Ces entreprises développent déjà un panel de solutions de conservation de la ressource en eau tout au long du cycle de l’utilisation de l’eau – de la source au consommateur final – grâce à des solutions technologiques et la sensibilisation du consommateur. Mais au-delà de ce socle nécessaire, il faut aller plus loin pour permettre au plus grand nombre d’avoir accès à l’eau. Alors que 780 millions de personnes n’ont toujours pas accès à l’eau potable dans le monde, des solutions en eau alternatives existent. C’est le cas par exemple du recyclage de l’eau qui est encore sous-développé. Ce mécanisme consiste à effectuer un traitement secondaire voire tertiaire sur les eaux usées afin de pouvoir réutiliser ces eaux pour d’autres usages (irrigation agricole, usage urbains, etc.). 

 

suez eau

 

Pourquoi ces alternatives sont-elles peu développées?

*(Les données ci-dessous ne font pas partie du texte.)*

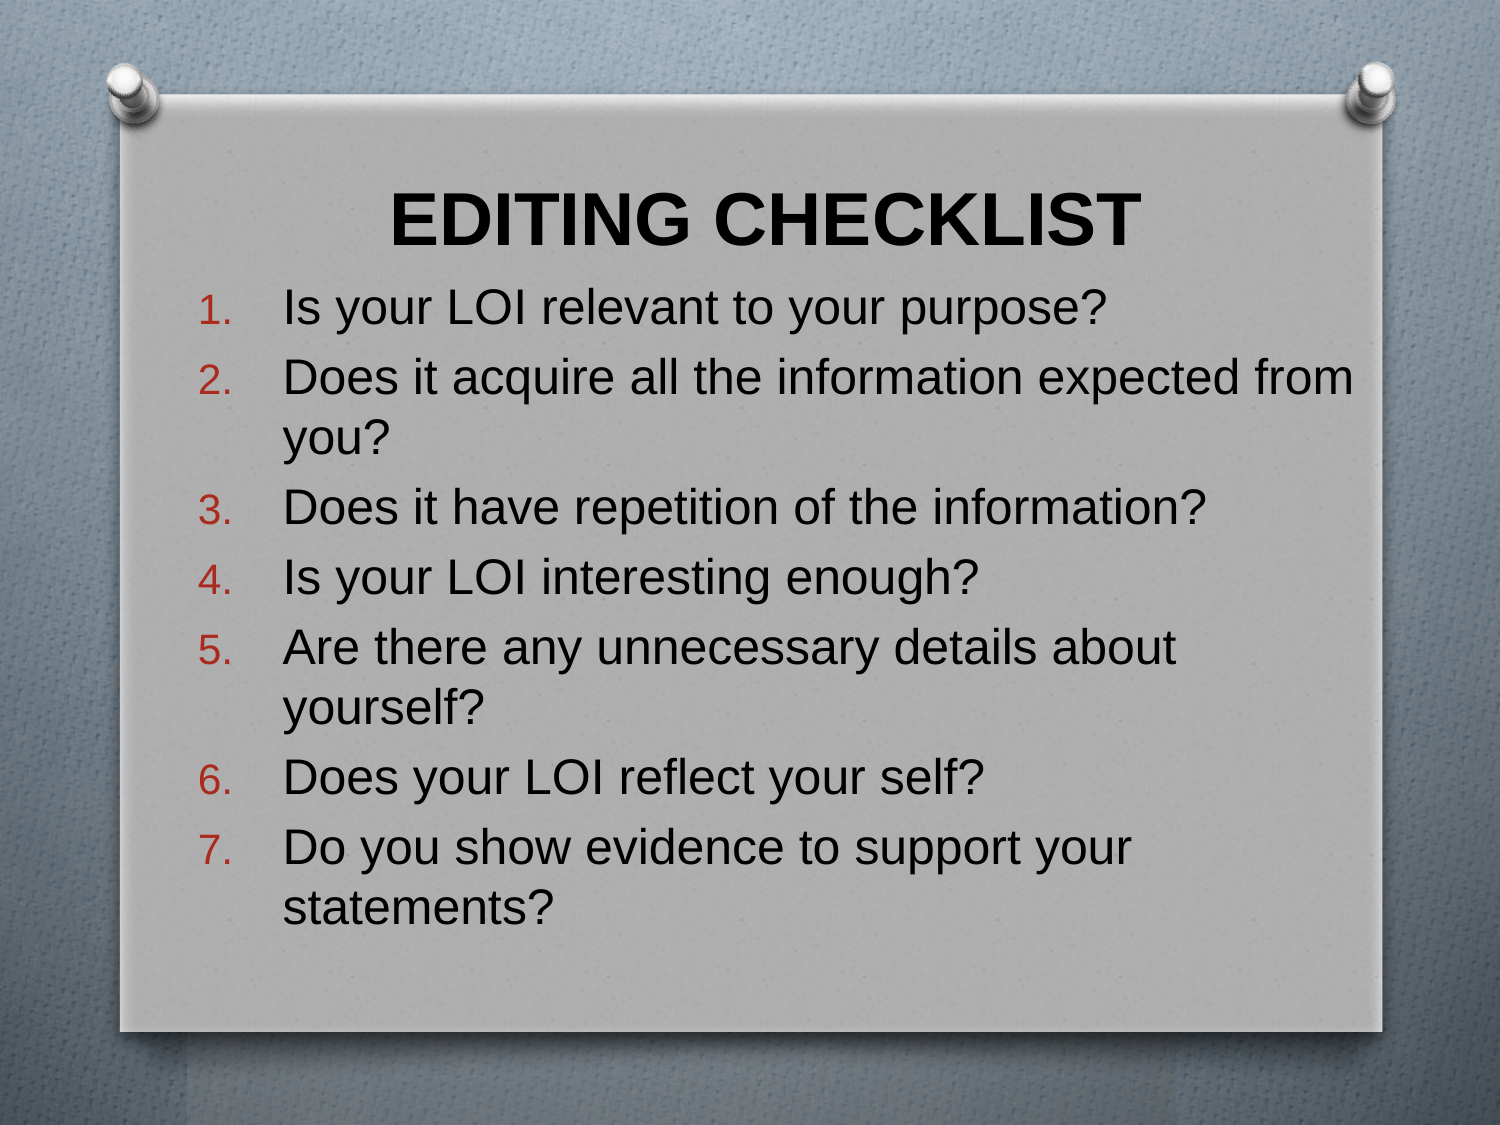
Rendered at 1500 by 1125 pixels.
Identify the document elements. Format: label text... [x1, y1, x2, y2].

title EDITING CHECKLIST [194, 137, 1338, 267]
picture [1317, 35, 1439, 156]
picture [75, 29, 198, 153]
list Is your LOI relevant to your purpose? Does it acquire all the information expected from you? Does it have repetition of the information? Is your LOI interesting enough? Are there any unnecessary details about yourself? Does your LOI reflect your self? Do you show evidence to support your statements? [183, 267, 1376, 953]
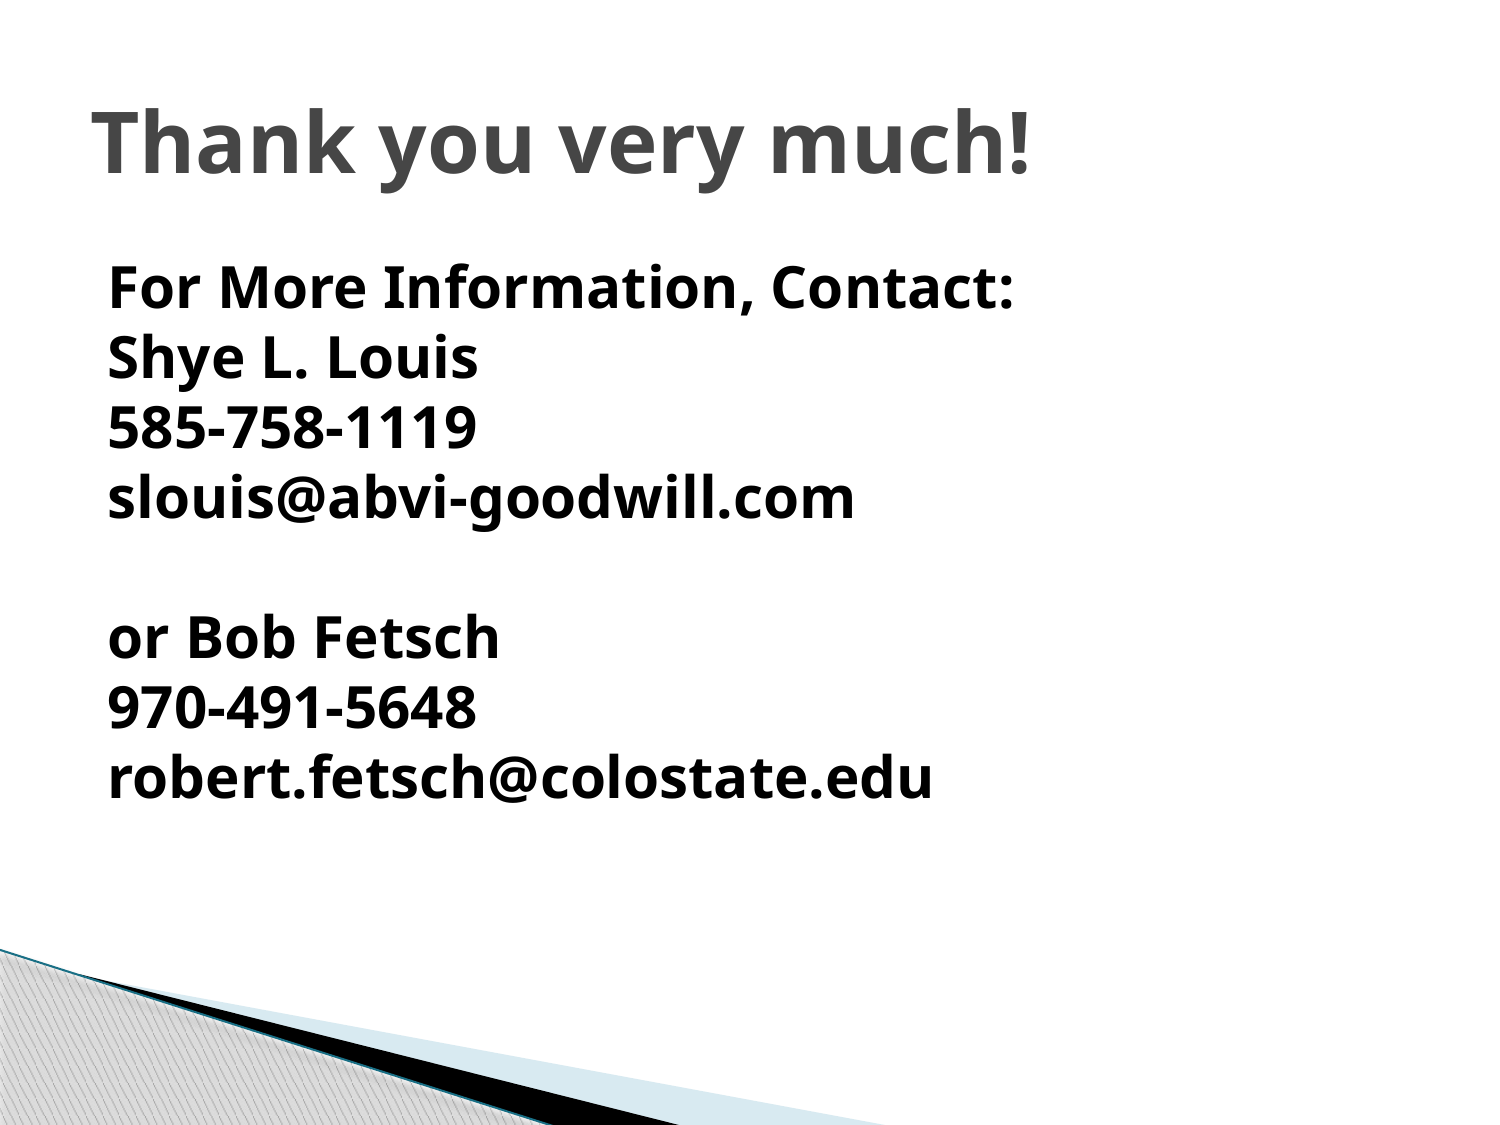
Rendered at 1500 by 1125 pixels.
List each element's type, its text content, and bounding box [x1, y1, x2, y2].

title Thank you very much! [75, 45, 1425, 233]
list For More Information, Contact: Shye L. Louis 585-758-1119 slouis@abvi-goodwill.com or Bob Fetsch 970-491-5648 robert.fetsch@colostate.edu [75, 243, 1425, 986]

Malgré des institutions internationales de plus en plus favorables à ce type d’évolution, en témoignent les évolutions de normes de l’OMS et le programme Européen ‘’Blueprint to Safeguard Water Resource’’, les solutions en eaux alternatives sont confrontées à des barrières souvent règlementaires, culturelles ou financières. Pourtant, si elles sont bien encadrées et adaptées aux enjeux locaux, ces solutions peuvent s’avérer d’un grand intérêt public, que ce soient pour les usagers, ou les territoires qui peuvent bénéficier de services écosystémiques restaurés, services essentiels à leur bon développement économique.

 

Comment valoriser ces solutions ?

Il est possible de mesurer les bénéfices cachés liés à une politique de préservation de la ressource en eau pour un territoire. Un cadre commun est omniprésent dans la littérature sur la valorisation des services écosystémiques. Il s’agit du cadre de ‘’la valeur économique totale’’ qui recommande l’identification des usages et non-usage du service environnemental en fonction de son contexte socio-économique. Les usages peuvent être directs (e.g. consommation d’eau potable) ou indirect (e.g. prévention d’inondation). Les non-usages, quant à eux, représentent la valeur intrinsèque donnée à un espace préservé, ou la valeur d’héritage liée au fait de léguer aux générations futures un habitat intact. Une fois ces usages et non-usages identifiés, on a le choix entre plusieurs techniques de monétarisation afin de valoriser le service environnemental – méthode des coûts évités et techniques de préférences révélées ou déclarées sont les plus utilisées. 

 

Existe-t-il des exemples en la matière?

Il existe des milliers d’études déjà publiées sur le sujet. L’EVRI (registre internet en accès libre) recense plus de 4000 résumés d’études de valorisation de services environnementaux de toutes les régions du monde. Plus spécifiquement à l’eau et la France, la base de donnée ‘’Economie Eau France’’ constitue le registre de référence. Pour SUEZ, l’étude menée pour le site de production et de distribution d’eau potable d’Hyères-les-palmiers, qui présente une solution innovante de ré-infiltration de la nappe alluviale, a permis de démontrer sur 12 ans une valeur estimée entre 31 et 92M€ pour le territoire.

 

En conclusion…

Alors que le mécanisme de valorisation économique des services environnementaux fait désormais partie intégrante des processus d’élaboration de l’action publique, du fait de la Directive Européenne Cadre sur l’Eau ou encore des lois Grenelle en France notamment, ce mécanisme est encore très faiblement utilisé dans les décisions d’investissement des communes et des entreprises. Au-delà du débat qui consiste à s’interroger sur le fait que la nature ne doive pas être monétarisée, l’utilité réelle de ce concept dans la prise de décision fait débat. Pourtant, même si ces études sont complexes à réaliser, qu’elles reposent sur des partis-pris socio-économiques ou techniques de monétarisation pouvant être contestables (e.g. utilisation de valeurs transfert, techniques de préférence déclarée),  la combinaison d’une compréhension approfondie des enjeux spécifiques du territoire et des usages de l’eau peut permettre la réalisation d’étude informative et utile à la prise de décision.